Only v1i16 (i.e. _m64) is returned via RAX / RDX.

git-svn-id: https://llvm.org/svn/llvm-project/llvm/trunk@65313 91177308-0d34-0410-b5e6-96231b3b80d8
diff --git a/lib/Target/X86/X86ISelLowering.cpp b/lib/Target/X86/X86ISelLowering.cpp
index cdf8d0d..c73d898 100644
--- a/lib/Target/X86/X86ISelLowering.cpp
+++ b/lib/Target/X86/X86ISelLowering.cpp
@@ -589,8 +589,6 @@
     addRegisterClass(MVT::v2f32, X86::VR64RegisterClass);
     addRegisterClass(MVT::v1i64, X86::VR64RegisterClass);
 
-    // FIXME: add MMX packed arithmetics
-
     setOperationAction(ISD::ADD,                MVT::v8i8,  Legal);
     setOperationAction(ISD::ADD,                MVT::v4i16, Legal);
     setOperationAction(ISD::ADD,                MVT::v2i32, Legal);
@@ -997,12 +995,15 @@
       continue;
     }
 
-    // 64-bit vector (MMX) values are returned in RAX.
+    // 64-bit vector (MMX) values are returned in XMM0 / XMM1 except for v1i64
+    // which is returned in RAX / RDX.
     if (Subtarget->is64Bit()) {
       MVT ValVT = ValToCopy.getValueType();
-      if (VA.getLocReg() == X86::RAX &&
-          ValVT.isVector() && ValVT.getSizeInBits() == 64)

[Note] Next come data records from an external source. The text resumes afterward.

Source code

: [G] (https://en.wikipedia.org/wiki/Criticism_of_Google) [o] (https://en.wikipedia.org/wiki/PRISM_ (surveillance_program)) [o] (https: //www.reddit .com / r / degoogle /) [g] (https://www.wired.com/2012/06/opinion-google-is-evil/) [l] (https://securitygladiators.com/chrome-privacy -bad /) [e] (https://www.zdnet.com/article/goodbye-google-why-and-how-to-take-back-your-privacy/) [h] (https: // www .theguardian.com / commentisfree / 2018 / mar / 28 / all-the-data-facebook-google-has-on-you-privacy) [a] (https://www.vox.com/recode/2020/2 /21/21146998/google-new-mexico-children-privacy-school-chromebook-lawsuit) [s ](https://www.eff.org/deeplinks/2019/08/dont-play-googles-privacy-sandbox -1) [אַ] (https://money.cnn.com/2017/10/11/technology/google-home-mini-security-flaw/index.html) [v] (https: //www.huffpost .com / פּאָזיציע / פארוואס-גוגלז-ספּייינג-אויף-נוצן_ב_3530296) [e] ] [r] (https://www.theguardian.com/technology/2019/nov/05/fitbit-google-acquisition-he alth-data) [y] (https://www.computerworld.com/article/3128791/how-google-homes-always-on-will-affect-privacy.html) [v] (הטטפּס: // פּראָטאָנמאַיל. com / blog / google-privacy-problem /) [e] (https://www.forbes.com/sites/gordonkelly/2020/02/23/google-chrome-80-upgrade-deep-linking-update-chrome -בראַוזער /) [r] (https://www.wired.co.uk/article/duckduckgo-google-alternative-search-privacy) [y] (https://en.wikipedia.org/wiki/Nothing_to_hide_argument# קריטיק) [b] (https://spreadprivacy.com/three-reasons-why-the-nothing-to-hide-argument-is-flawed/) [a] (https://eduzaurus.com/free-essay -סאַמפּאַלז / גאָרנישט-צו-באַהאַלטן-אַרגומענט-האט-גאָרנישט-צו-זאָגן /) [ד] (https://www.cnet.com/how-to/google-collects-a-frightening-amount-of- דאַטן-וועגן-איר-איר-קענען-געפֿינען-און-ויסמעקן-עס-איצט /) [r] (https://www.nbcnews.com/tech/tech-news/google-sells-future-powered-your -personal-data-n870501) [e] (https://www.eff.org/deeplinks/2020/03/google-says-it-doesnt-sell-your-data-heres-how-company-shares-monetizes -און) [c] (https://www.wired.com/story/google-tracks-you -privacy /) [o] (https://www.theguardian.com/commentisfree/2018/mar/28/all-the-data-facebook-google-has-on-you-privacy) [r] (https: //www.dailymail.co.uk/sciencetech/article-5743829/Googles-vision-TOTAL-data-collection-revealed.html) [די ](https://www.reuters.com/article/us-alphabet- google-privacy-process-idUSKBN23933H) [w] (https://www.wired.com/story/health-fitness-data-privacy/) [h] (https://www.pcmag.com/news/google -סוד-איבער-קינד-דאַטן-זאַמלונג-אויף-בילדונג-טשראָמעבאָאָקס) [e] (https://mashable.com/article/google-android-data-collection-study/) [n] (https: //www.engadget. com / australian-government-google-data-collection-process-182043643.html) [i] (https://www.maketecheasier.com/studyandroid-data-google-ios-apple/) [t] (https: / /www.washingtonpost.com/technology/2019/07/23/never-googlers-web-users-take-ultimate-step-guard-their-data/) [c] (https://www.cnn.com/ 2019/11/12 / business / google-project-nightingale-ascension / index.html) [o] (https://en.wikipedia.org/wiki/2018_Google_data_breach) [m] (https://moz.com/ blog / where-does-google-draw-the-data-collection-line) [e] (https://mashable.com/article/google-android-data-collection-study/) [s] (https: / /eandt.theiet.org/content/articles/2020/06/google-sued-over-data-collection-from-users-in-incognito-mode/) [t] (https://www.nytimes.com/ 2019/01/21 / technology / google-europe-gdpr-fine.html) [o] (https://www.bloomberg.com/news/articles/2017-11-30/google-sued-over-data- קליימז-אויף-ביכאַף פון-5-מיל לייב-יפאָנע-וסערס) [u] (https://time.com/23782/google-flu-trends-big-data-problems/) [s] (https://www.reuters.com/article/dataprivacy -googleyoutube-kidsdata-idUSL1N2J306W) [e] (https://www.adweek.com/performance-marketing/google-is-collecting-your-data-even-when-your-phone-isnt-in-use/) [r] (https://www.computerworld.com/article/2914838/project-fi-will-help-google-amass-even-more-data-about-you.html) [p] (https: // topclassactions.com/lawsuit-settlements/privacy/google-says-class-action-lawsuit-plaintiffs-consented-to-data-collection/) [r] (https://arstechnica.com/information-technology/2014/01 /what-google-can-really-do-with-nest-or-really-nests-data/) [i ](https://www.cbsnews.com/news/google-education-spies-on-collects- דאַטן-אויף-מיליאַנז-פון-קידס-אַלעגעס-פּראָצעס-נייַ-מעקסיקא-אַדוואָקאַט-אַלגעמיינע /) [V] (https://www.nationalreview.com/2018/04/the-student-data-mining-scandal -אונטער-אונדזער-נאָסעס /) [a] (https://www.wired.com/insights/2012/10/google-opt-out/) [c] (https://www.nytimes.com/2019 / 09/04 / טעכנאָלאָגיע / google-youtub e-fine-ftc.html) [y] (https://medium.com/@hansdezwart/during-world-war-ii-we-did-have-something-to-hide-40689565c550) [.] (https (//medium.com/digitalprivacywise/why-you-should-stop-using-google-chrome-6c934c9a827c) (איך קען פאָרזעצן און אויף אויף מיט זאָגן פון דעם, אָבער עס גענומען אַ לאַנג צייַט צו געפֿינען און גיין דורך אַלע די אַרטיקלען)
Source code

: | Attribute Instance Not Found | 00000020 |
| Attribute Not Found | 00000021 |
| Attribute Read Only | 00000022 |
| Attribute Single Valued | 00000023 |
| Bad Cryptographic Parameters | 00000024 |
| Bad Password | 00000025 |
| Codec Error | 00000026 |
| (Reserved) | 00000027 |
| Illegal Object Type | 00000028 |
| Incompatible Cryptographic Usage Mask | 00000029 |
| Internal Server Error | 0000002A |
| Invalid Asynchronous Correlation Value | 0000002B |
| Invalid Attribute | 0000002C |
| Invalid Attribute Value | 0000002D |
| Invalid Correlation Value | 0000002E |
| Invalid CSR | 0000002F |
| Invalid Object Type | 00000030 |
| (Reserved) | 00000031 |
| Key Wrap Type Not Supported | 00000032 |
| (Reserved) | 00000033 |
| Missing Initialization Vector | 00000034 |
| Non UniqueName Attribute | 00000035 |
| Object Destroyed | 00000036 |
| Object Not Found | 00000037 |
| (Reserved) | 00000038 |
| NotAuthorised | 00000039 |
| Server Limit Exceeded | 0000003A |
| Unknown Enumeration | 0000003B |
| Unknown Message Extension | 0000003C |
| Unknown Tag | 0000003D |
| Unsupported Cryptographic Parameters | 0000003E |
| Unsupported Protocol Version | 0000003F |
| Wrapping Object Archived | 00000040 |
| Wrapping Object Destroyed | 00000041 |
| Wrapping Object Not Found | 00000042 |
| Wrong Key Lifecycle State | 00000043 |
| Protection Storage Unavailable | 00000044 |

+      if (ValVT.isVector() && ValVT.getSizeInBits() == 64) {
         ValToCopy = DAG.getNode(ISD::BIT_CONVERT, dl, MVT::i64, ValToCopy);
+        if (VA.getLocReg() == X86::XMM0 || VA.getLocReg() == X86::XMM1)
+          ValToCopy = DAG.getNode(ISD::SCALAR_TO_VECTOR, dl, MVT::v2i64, ValToCopy);
+      }
     }
 
     Chain = DAG.getCopyToReg(Chain, dl, VA.getLocReg(), ValToCopy, Flag);
@@ -1081,10 +1082,18 @@
 
     SDValue Val;
     if (Is64Bit && CopyVT.isVector() && CopyVT.getSizeInBits() == 64) {
-      // For x86-64, MMX values are returned in RAX.
-      Chain = DAG.getCopyFromReg(Chain, dl, VA.getLocReg(),
-                                 MVT::i64, InFlag).getValue(1);
-      Val = Chain.getValue(0);
+      // For x86-64, MMX values are returned in XMM0 / XMM1 except for v1i64.
+      if (VA.getLocReg() == X86::XMM0 || VA.getLocReg() == X86::XMM1) {
+        Chain = DAG.getCopyFromReg(Chain, dl, VA.getLocReg(),
+                                   MVT::v2i64, InFlag).getValue(1);
+        Val = Chain.getValue(0);
+        Val = DAG.getNode(ISD::EXTRACT_VECTOR_ELT, dl, MVT::i64,
+                          Val, DAG.getConstant(0, MVT::i64));        
+      } else {
+        Chain = DAG.getCopyFromReg(Chain, dl, VA.getLocReg(),
+                                   MVT::i64, InFlag).getValue(1);
+        Val = Chain.getValue(0);
+      }
       Val = DAG.getNode(ISD::BIT_CONVERT, dl, CopyVT, Val);
     } else {
       Chain = DAG.getCopyFromReg(Chain, dl, VA.getLocReg(),
@@ -6706,7 +6715,7 @@
   DebugLoc dl = Node->getDebugLoc();
   MVT T = Node->getValueType(0);
   SDValue negOp = DAG.getNode(ISD::SUB, dl, T,
-                                DAG.getConstant(0, T), Node->getOperand(2));
+                              DAG.getConstant(0, T), Node->getOperand(2));
   return DAG.getAtomic(ISD::ATOMIC_LOAD_ADD, dl,
                        cast<AtomicSDNode>(Node)->getMemoryVT(),
                        Node->getOperand(0),